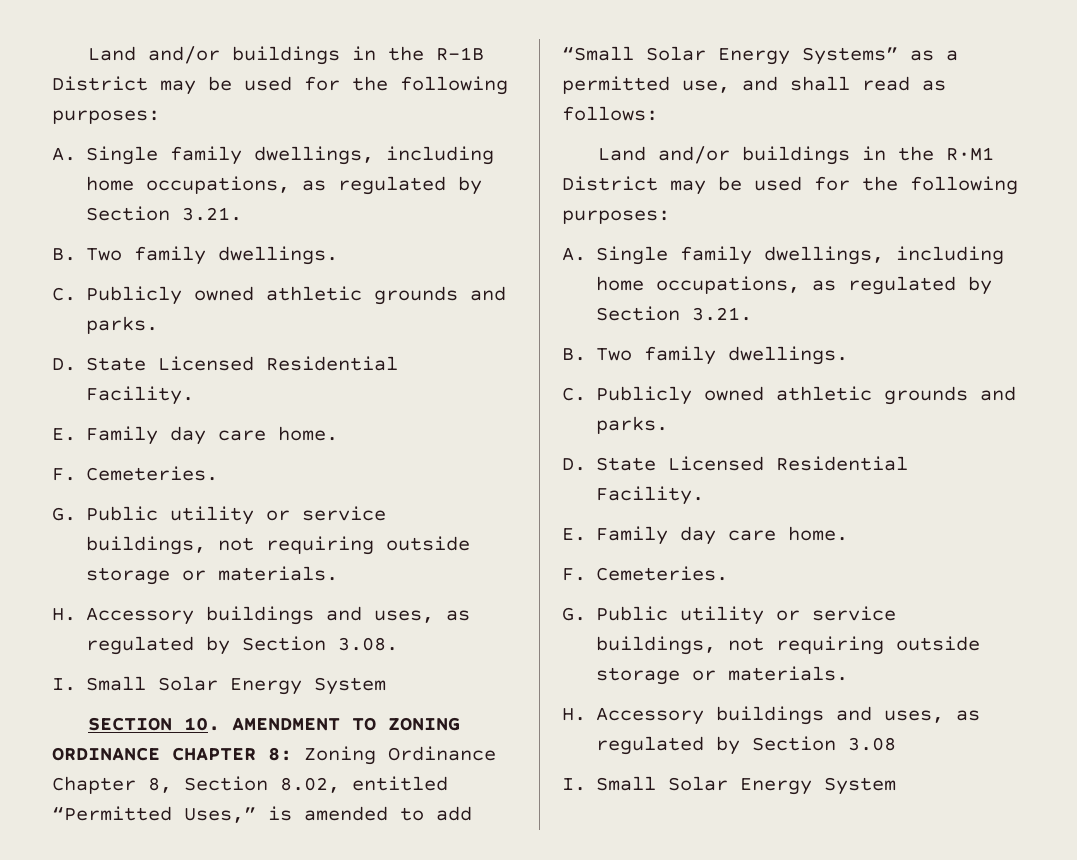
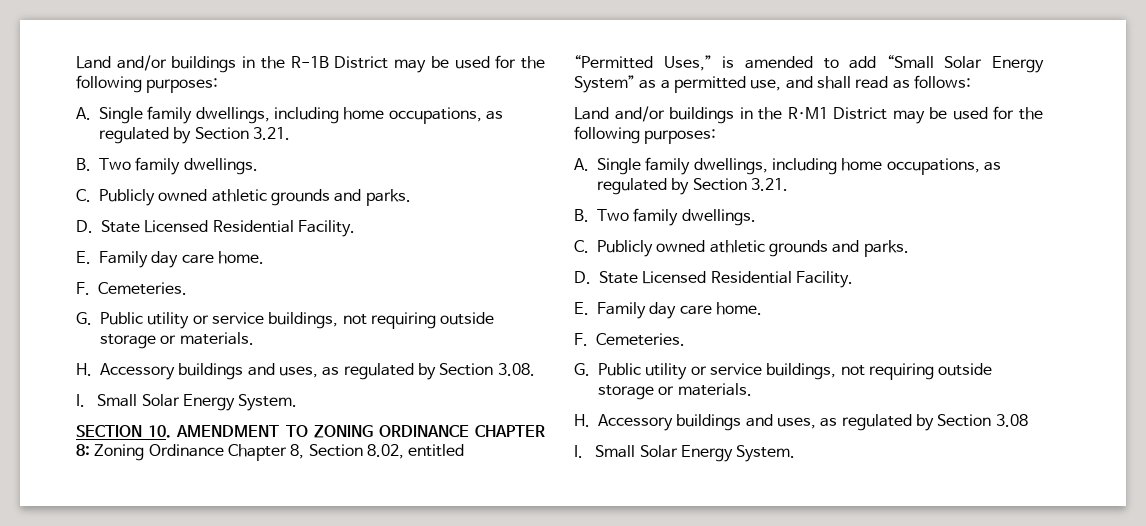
[314,677,387,695] System -> [238,394,298,411] System.
[802,47,898,65] Systems” -> [574,75,635,93] System”
[824,777,897,795] System -> [736,445,796,462] System.

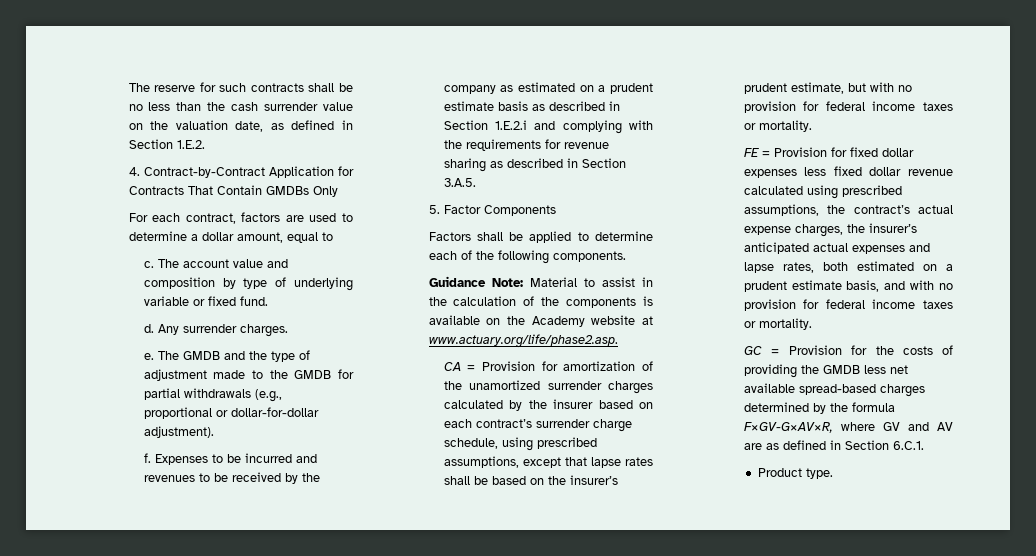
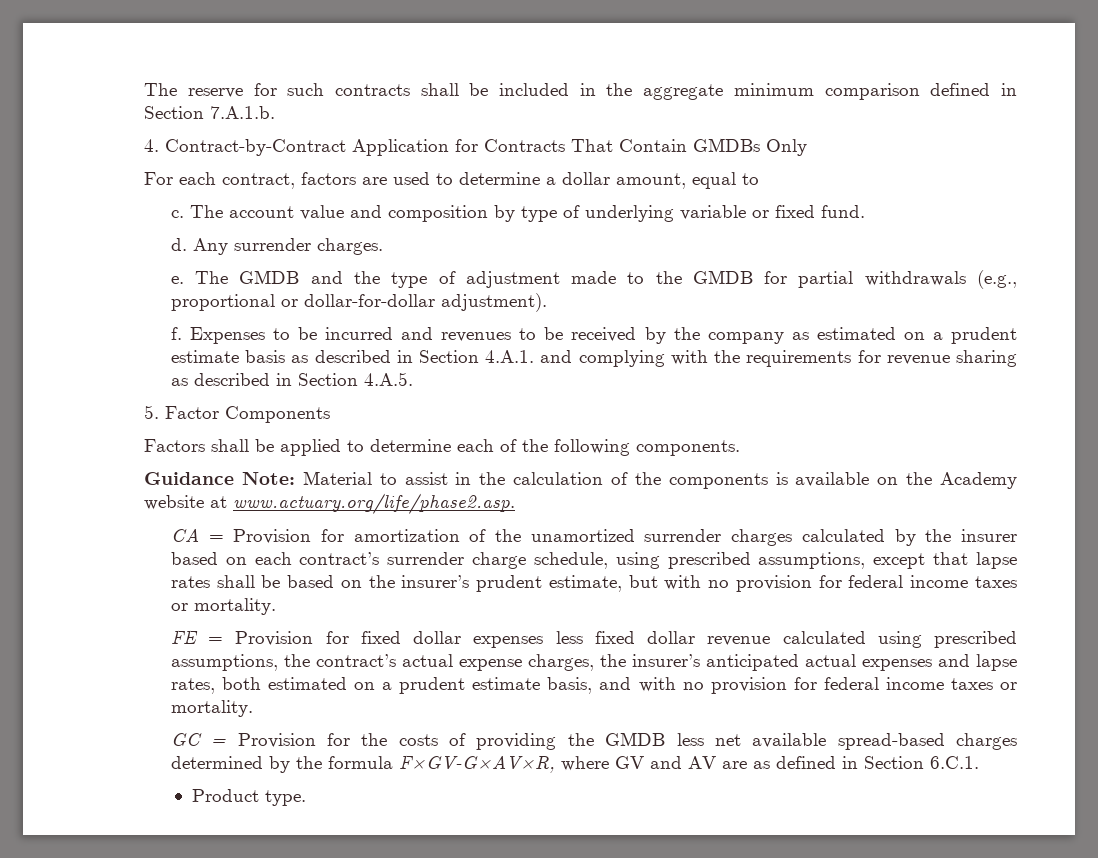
[128,102,353,111] [128,120,353,132] [128,139,205,149] no less than the cash surrender value on the valuation date, as defined in Section 1.E.2. -> [499,83,1018,100] [144,106,276,119] included in the aggregate minimum comparison defined in Section 7.A.1.b.
[495,120,528,130] 1.E.2.i -> [485,350,535,363] 4.A.1.
[443,178,476,187] 3.A.5. -> [363,372,413,386] 4.A.5.

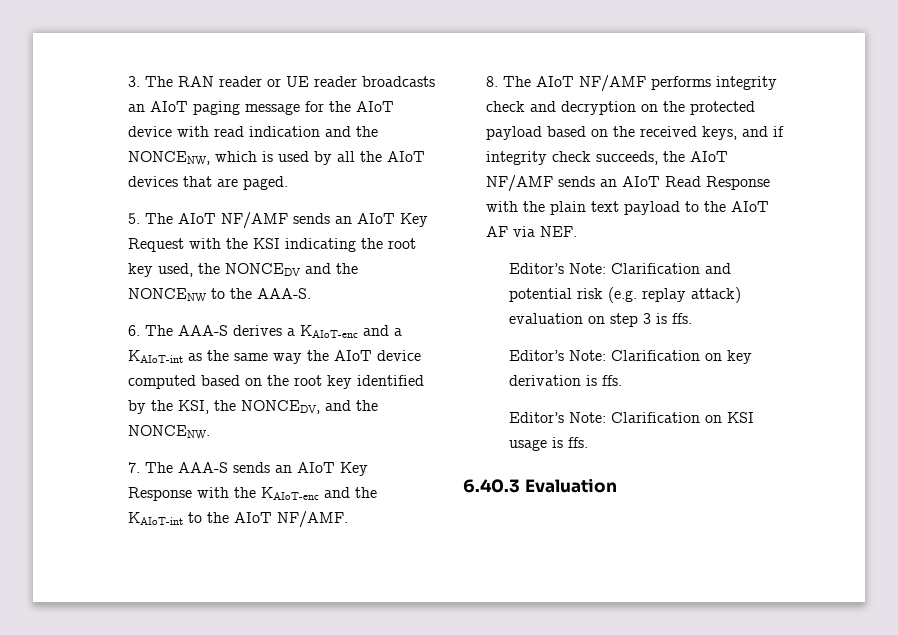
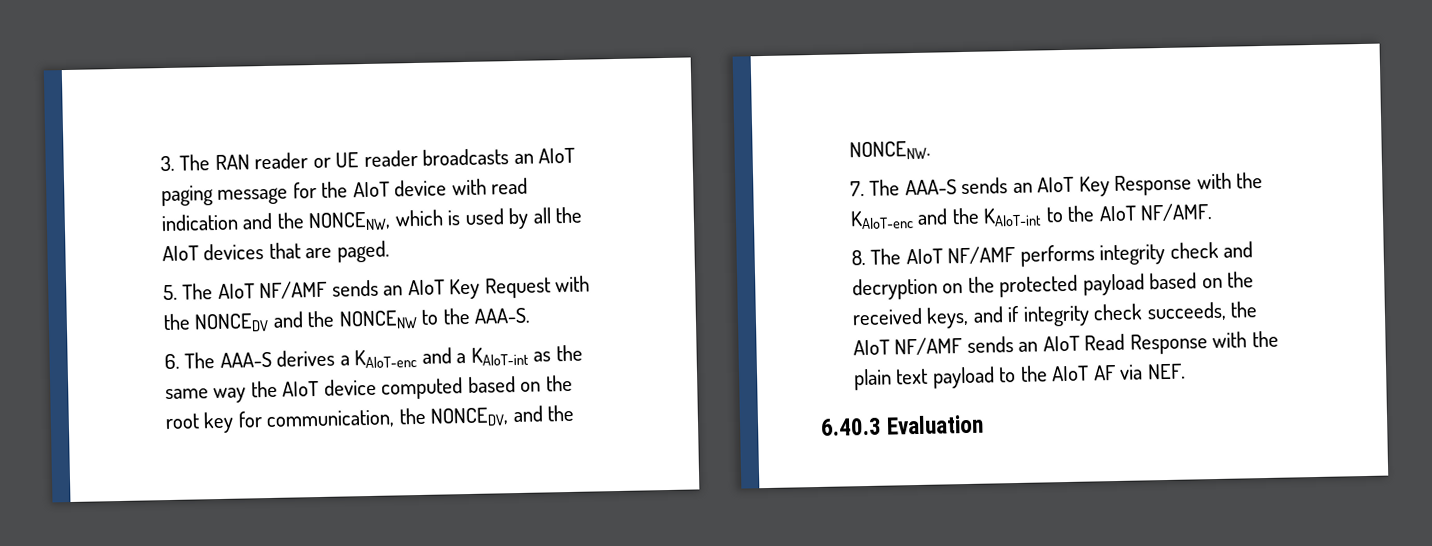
[252,238,416,252] [127,263,220,277] KSI indicating the root key used, the -> (191, 322) none
[356,375,424,386] [127,400,209,414] identified by the KSI, -> [237,409,396,430] for communication,
[508,263,731,274] [508,287,741,303] [508,313,692,327] [508,350,752,364] [508,375,622,386] [508,412,754,423] [508,437,588,451] // Editor’s Note: Clarification and potential risk (e.g. replay attack) evaluation on step 3 is ffs. // Editor’s Note: Clarification on key derivation is ffs. // Editor’s Note: Clarification on KSI usage is ffs. -> (1186, 371) none

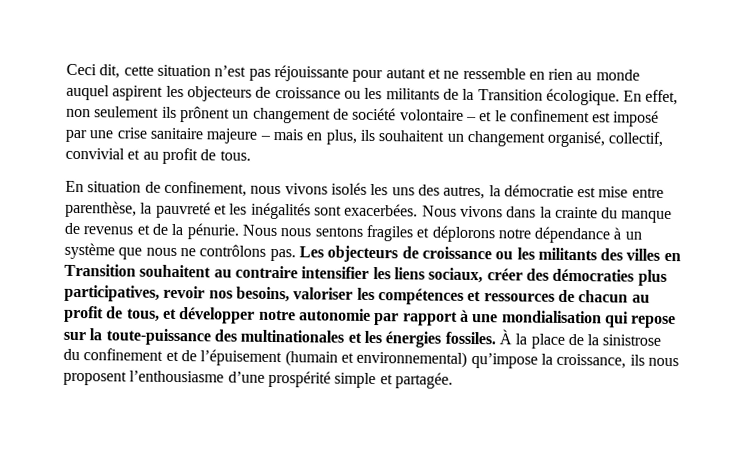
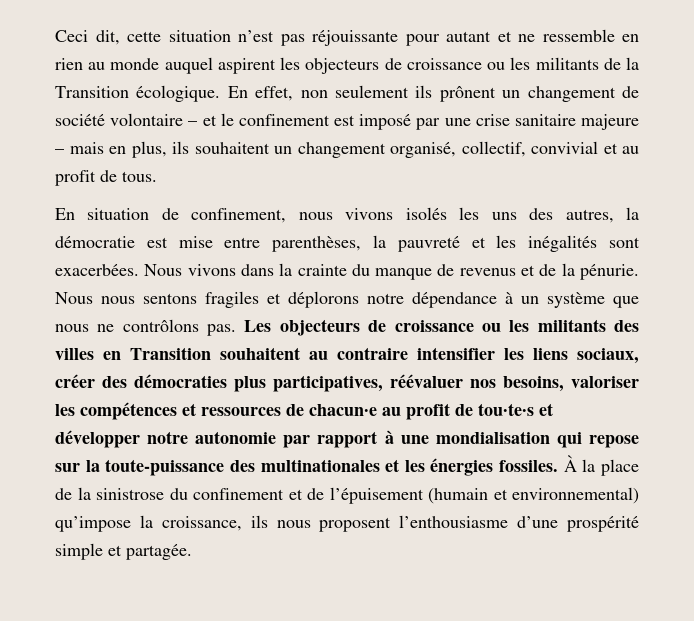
[65,200,137,218] parenthèse, -> [272,236,362,252] parenthèses,
[163,285,206,299] revoir -> [390,374,463,388] réévaluer
[578,290,650,303] [64,305,160,323] chacun au profit de tous, -> [309,403,534,420] chacun·e au profit de tou·te·s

Work to be completed:
Write every record out again exactly; no pictures belong in the copy.

Solved problem:
[314,677,387,695] System -> [238,394,298,411] System.
[802,47,898,65] Systems” -> [574,75,635,93] System”
[824,777,897,795] System -> [736,445,796,462] System.

[128,102,353,111] [128,120,353,132] [128,139,205,149] no less than the cash surrender value on the valuation date, as defined in Section 1.E.2. -> [499,83,1018,100] [144,106,276,119] included in the aggregate minimum comparison defined in Section 7.A.1.b.
[495,120,528,130] 1.E.2.i -> [485,350,535,363] 4.A.1.
[443,178,476,187] 3.A.5. -> [363,372,413,386] 4.A.5.

[252,238,416,252] [127,263,220,277] KSI indicating the root key used, the -> (191, 322) none
[356,375,424,386] [127,400,209,414] identified by the KSI, -> [237,409,396,430] for communication,
[508,263,731,274] [508,287,741,303] [508,313,692,327] [508,350,752,364] [508,375,622,386] [508,412,754,423] [508,437,588,451] // Editor’s Note: Clarification and potential risk (e.g. replay attack) evaluation on step 3 is ffs. // Editor’s Note: Clarification on key derivation is ffs. // Editor’s Note: Clarification on KSI usage is ffs. -> (1186, 371) none

[65,200,137,218] parenthèse, -> [272,236,362,252] parenthèses,
[163,285,206,299] revoir -> [390,374,463,388] réévaluer
[578,290,650,303] [64,305,160,323] chacun au profit de tous, -> [309,403,534,420] chacun·e au profit de tou·te·s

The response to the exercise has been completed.